What Is Workplace Fatigue?

Workplace fatigue is a health and safety issue. It occurs when workers are unable to perform their role safely or to full effect due to exhaustion. This can be a commercial issue for businesses as fatigue reduces productivity and workplace satisfaction. Most importantly, the actual health of your employees may be at risk. Under the law, you must take steps to watch out for the health and safety of your employees at work. 

There is a range of factors that can cause workplace fatigue. These include: 

  • lack of sleep, whether caused by work schedules and night shifts, or personal circumstances like having a young family; 
  • difficult or long hours of work, particularly when there are not sufficient breaks;
  • disruption to sleep, so even if a person is having sufficient hours of sleep, there may not be enough quality sleep or rest; 
  • environmental conditions that disrupt an employee’s rest or work, such as a cold working environment (working outside in a cold place in winter);
  • significant noise and handling vibrating tools can fatigue workers; 
  • physically demanding roles, such as in construction or other kinds of work that can physically exhaust employees;
  • mentally demanding roles, such as those that require extended periods of mental concentration; 
  • physical and mental work demands; and
  • emotionally demanding work.
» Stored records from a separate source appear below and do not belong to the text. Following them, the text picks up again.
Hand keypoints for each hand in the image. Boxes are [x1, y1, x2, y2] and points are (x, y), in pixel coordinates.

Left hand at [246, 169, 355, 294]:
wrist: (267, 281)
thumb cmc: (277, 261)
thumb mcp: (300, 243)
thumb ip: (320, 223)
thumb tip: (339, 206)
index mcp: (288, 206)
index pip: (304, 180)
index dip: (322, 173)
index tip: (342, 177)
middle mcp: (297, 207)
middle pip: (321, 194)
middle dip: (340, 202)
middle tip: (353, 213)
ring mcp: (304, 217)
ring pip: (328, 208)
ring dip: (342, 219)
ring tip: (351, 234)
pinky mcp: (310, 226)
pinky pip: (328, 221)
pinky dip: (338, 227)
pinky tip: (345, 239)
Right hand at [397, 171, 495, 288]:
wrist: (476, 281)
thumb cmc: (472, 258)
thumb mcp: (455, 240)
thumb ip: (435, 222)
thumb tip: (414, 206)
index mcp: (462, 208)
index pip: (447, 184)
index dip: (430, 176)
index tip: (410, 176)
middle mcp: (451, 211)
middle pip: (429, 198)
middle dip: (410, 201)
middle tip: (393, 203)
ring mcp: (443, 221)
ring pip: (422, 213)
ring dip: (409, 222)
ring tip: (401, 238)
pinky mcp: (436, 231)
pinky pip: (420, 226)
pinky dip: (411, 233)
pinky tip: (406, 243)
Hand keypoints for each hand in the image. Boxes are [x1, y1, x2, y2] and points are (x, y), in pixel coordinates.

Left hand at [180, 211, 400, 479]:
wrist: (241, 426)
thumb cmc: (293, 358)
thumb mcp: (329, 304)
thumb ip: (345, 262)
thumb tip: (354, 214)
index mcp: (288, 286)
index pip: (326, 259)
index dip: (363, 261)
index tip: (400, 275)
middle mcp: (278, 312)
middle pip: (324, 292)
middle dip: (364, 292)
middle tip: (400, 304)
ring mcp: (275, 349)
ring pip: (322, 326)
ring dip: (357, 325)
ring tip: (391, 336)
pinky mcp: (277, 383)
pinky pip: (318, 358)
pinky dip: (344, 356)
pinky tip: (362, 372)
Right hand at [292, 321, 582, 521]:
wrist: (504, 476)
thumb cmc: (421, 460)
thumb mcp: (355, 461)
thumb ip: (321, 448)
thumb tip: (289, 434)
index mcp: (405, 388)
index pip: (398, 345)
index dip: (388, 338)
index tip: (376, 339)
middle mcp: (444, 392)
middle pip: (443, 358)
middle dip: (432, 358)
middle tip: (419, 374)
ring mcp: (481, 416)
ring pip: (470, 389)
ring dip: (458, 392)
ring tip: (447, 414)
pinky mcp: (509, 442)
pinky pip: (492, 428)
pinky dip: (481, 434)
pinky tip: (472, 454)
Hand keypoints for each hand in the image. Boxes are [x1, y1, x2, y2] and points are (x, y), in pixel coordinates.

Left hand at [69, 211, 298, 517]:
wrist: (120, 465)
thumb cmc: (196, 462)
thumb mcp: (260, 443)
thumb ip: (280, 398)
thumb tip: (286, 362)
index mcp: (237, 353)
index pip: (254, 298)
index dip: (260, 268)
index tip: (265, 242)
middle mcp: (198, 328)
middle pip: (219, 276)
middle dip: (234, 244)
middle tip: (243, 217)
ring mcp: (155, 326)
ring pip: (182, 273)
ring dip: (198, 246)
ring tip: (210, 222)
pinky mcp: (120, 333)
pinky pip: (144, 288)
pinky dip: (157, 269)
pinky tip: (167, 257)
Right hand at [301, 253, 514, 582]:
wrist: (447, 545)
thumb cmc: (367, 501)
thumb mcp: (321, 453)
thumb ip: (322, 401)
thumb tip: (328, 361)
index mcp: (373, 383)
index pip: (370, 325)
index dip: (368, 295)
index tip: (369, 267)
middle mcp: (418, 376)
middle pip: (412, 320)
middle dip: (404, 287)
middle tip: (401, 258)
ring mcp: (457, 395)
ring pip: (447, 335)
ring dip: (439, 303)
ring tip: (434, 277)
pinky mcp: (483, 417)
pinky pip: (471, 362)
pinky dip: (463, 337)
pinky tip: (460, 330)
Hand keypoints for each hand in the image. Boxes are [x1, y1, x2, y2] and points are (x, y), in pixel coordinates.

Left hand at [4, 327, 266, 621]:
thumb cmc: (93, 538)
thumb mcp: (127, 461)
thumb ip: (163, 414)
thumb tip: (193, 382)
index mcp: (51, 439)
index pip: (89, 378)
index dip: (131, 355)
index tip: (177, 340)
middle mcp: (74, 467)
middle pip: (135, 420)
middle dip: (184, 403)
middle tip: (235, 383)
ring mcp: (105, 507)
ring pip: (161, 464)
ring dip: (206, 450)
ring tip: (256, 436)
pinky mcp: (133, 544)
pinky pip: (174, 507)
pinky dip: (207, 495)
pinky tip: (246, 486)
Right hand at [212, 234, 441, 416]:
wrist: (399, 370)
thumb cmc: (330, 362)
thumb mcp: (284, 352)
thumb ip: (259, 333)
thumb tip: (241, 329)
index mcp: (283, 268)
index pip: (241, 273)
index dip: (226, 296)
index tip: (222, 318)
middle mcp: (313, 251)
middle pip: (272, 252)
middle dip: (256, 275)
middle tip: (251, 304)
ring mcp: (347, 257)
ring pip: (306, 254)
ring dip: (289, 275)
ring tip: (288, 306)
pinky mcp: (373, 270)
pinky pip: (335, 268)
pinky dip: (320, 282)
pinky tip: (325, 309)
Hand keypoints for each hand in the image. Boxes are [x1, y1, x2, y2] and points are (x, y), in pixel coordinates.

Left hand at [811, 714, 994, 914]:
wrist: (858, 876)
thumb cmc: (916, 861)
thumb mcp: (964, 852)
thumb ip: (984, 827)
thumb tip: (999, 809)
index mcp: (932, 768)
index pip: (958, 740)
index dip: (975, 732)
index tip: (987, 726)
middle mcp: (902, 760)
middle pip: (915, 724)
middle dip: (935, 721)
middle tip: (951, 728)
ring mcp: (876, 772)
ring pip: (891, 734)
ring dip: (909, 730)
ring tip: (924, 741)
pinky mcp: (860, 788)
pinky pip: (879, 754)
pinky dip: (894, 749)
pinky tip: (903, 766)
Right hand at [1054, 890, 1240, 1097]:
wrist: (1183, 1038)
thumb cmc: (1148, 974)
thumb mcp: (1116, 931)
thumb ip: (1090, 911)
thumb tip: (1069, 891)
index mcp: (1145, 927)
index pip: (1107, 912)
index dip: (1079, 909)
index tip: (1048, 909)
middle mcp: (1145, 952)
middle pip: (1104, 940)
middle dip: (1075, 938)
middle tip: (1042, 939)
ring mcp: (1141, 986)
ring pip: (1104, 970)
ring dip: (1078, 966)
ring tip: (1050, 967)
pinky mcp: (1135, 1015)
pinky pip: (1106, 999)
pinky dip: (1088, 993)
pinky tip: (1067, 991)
Some work events can be emotionally tiring and increase fatigue, such as dealing with extremely upset or emotional people day in and day out. 

How To Prevent Workplace Fatigue

Health and safety law in New Zealand places an ongoing duty on businesses to look after their worker’s health, including risks and challenges around fatigue. You should also engage with your workers when making decisions about how you will manage the risk of fatigue, as these measures will directly affect them. It is a great idea to discuss fatigue with your employees, as they may have a better idea than you as to what the causes of fatigue are in your workplace. 

You can take several measures with your employees to address workplace fatigue. Some of these include: 

  • ensuring workers are getting enough sleep and are not working shifts that are too long; 
  • ensuring that workers take sufficient breaks and rest at work;
  • checking how workers are getting to work and that they are getting to work safely. It is not always safe to drive after a long or exhausting shift; 
  • providing information about workplace fatigue and how workers can identify some of the warning signs and problems with fatigue; 
  • having a culture at work where workers can come forward with their issues around fatigue and other health and safety concerns; 
  • checking your employee’s rosters and whether the hours they are working are reasonable; and
  • varying the work that your employees are doing where possible.

In addition to thinking about your employees specifically, you can also think about your workplace’s physical and environmental conditions. Are the conditions conducive to effective and safe work? If the workplace is outside, is there adequate protection from the elements or contingency plans to not expose your workers to the worst weather conditions? There is a range of important things to think about. 

Key Takeaways

Managing and preventing fatigue is a key responsibility for your business under health and safety laws. You should be mindful of the possible risks and challenges facing your employees, what is exhausting or fatiguing them, and have an open dialogue with your workers if you are not fully across their day-to-day work and health challenges. There are many steps you can take to mitigate fatigue, including taking measures to improve your employees’ sleep and rest, promoting an open and productive health and safety culture, and checking for environmental factors.  

If you would like more information about managing and preventing fatigue in your business, contact LegalVision’s employment lawyers on 0800 005 570 or complete the form on this page.

Frequently Asked Questions

What is workplace fatigue?

Fatigue in the workplace is a state of physical or mental exhaustion that reduces a workers’ ability to perform their job safely and effectively.

Is it a legal responsibility for a business to manage workplace fatigue?

Yes, under health and safety law, a business is legally required to identify health and safety risks like fatigue and take reasonably practicable steps to mitigate those risks.